A digitalização e a automação trouxeram eficiência, mas também aprofundaram a alienação e o controle sobre os trabalhadores. Sistemas algorítmicos de gestão transformam pessoas em meros dados, esvaziando o sentido do trabalho e amplificando ansiedades. A pressão por resultados imediatos, somada à erosão dos vínculos coletivos, cria um terreno fértil para o adoecimento psíquico. O isolamento do teletrabalho, a precarização das relações laborais e o medo da substituição por inteligência artificial alimentam um ciclo de insegurança e sofrimento.

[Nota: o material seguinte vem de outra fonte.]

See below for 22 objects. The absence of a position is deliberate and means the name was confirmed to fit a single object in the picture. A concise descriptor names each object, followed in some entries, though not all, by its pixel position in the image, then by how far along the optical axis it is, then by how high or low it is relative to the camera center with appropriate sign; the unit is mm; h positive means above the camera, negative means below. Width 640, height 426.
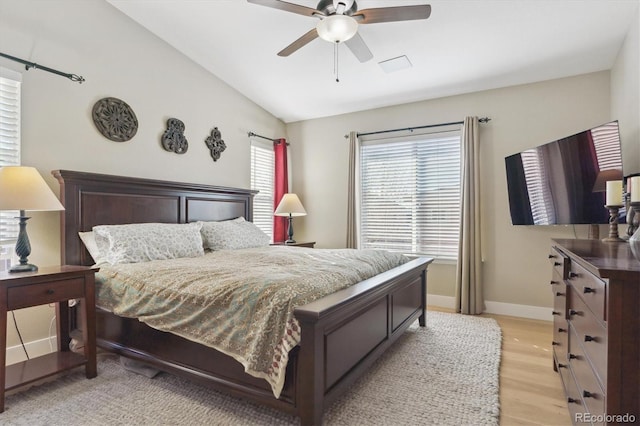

Diante desse cenário, governos, empresas e sociedade precisam agir em pelo menos três frentes complementares. Em primeiro lugar, é essencial regulamentar o uso de tecnologias no trabalho, garantindo que a eficiência não se sobreponha ao bem-estar. A “Lei do Direito à Desconexão”, já adotada em alguns países, é um exemplo de como estabelecer limites claros entre jornada e descanso. Em segundo lugar, as organizações devem substituir modelos de gestão baseados em vigilância por práticas que valorizem a autonomia e a colaboração. Métricas de produtividade precisam incorporar dimensões qualitativas, como criatividade e saúde emocional das equipes. Por fim, é fundamental reconstruir os laços de solidariedade no trabalho, criando espaços onde os trabalhadores possam compartilhar dificuldades e buscar soluções coletivas.
Essa transformação não será fácil, mas é inevitável. As novas gerações já demonstram menor tolerância a modelos laborais opressivos, exigindo ambientes que equilibrem produtividade e qualidade de vida. Empresas que não se adaptarem a essa demanda enfrentarão não apenas crises de saúde mental, mas também dificuldades em reter talentos. O futuro do trabalho depende de nossa capacidade de conciliar inovação tecnológica com respeito à subjetividade humana. Só assim poderemos construir um mundo laboral onde o sofrimento não seja mais visto como inevitável, mas como sinal de que algo precisa mudar.
A abordagem de Dejours reforça a necessidade de reorganizar o trabalho para priorizar a dignidade humana, com espaços de diálogo e reconhecimento. A tecnologia deve ser integrada de forma ética, garantindo que o progresso não sacrifique o bem-estar dos trabalhadores.